Его рассуждения, скажу искренне, поразили меня. Несмотря на то, что я и сам часто проворачивал подобное, заслуживая восхищение знакомых. Глаза человека многое могли сказать и о его мыслях, и о чувствах. Я помню одно время, специально подмечал за собой направление взгляда в различных ситуациях. Например, переживая грусть, мои глаза все чаще стремились смотреть вниз или вниз вправо. Если же я внимательно прислушивался, глаза теряли фокусировку и глядели куда-то вдаль. Но гораздо более важным было не направление взгляда, а его динамика, ритм. Наблюдая за собой в течение нескольких лет, я запоминал специфические движения глаз и тела, мимику, позы, которые может занимать человек в разных эмоциональных состояниях. Таким образом мне не раз удавалось понимать, что скрыто за внешней игрой собеседника.
Монах, судя по моим наблюдениям, сегодня весь вечер находился в абсолютно нейтральном состоянии. Он не давал почти никакой информации о своих намерениях, мыслях и эмоциях.
От раздумий меня отвлекла тяжелая, резкая музыка Баха, которая с напором ворвалась в зал и пропитала его гнетущей, напряженной атмосферой. «Странный репертуар у этого второсортного кафе. На кого они хотят произвести впечатление?» ― с внутренней усмешкой подумал я.
Тем временем мой ответ все затягивался и неловкую паузу решил заполнить Петр Иванович.
Он будто извиняясь, заговорил о вопросе Монаха:
– Честно ― не всегда и ответишь. Ведь как бывает. ― затараторил он. ― Человек и сам не знает, что для него правда, а что нет. Я так считаю.
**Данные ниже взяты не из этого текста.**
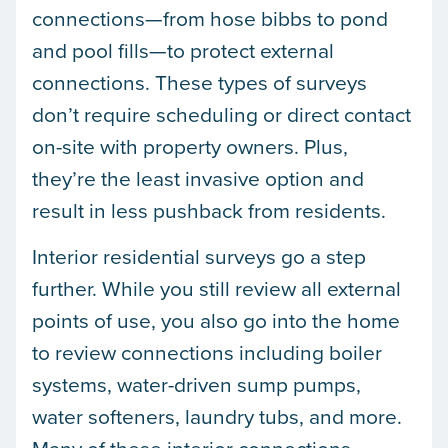
connections—from hose bibbs to pond
and pool fills—to protect external
connections. These types of surveys
don’t require scheduling or direct contact
on-site with property owners. Plus,
they’re the least invasive option and
result in less pushback from residents.
Interior residential surveys go a step
further. While you still review all external
points of use, you also go into the home
to review connections including boiler
systems, water-driven sump pumps,
water softeners, laundry tubs, and more.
Монах на это ничего не ответил, но одобрительно закивал головой. Затем посмотрел мне в глаза, выдержав идеальное время, чтобы не вызвать у меня дискомфорта, но и не отвести взгляд слишком быстро.
― Я хочу стать сильным. Хочу контролировать свою жизнь и не чувствовать себя песчинкой в пустыне. ― наконец признался я. ― Давно я надеюсь, что мир не только то, что мы видим изо дня в день. Что есть что-то еще. Скрытое от нас. Можно сказать, я с детства ищу чудеса.
― Спасибо. Это честный ответ. ― добро сказал Монах. ― Я как и обещал, готов поделиться с вами теоретической информацией. Но боюсь, это не то, что вы ищите. В системах, о которых я знаю, практик почти нет. Главное в них ― понимание и выдержка. А с помощью одной лишь теории этого понимания добиться невозможно.
― Дайте мне хотя бы одну, первую практику. Я попробую. ― просяще проговорил я.
Монах оглядел помещение, в котором мы находились и сказал:
― Почувствуйте, что вас здесь нет. ― он слегка выдержал и продолжил тихим, будничным тоном. ― Прямо сейчас смотрите вокруг, будто вас нет и никогда не было. Эти люди ― монах обвел рукой вполне уютное, хоть и грязное помещение кафе ― они живут сейчас без вас. Эта мебель, эта музыка существуют здесь. Без вас. Вы просто исчезли. Вы не думаете, не описываете, не оцениваете. Вы будто пространство, которого тоже нет. Удалите себя из этого мира. Полностью, не оставив ничего. Без сожаления и печали. Ведь некому переживать эти чувства. ― он снова прервался. ― Как вы тогда будете смотреть на этот мир?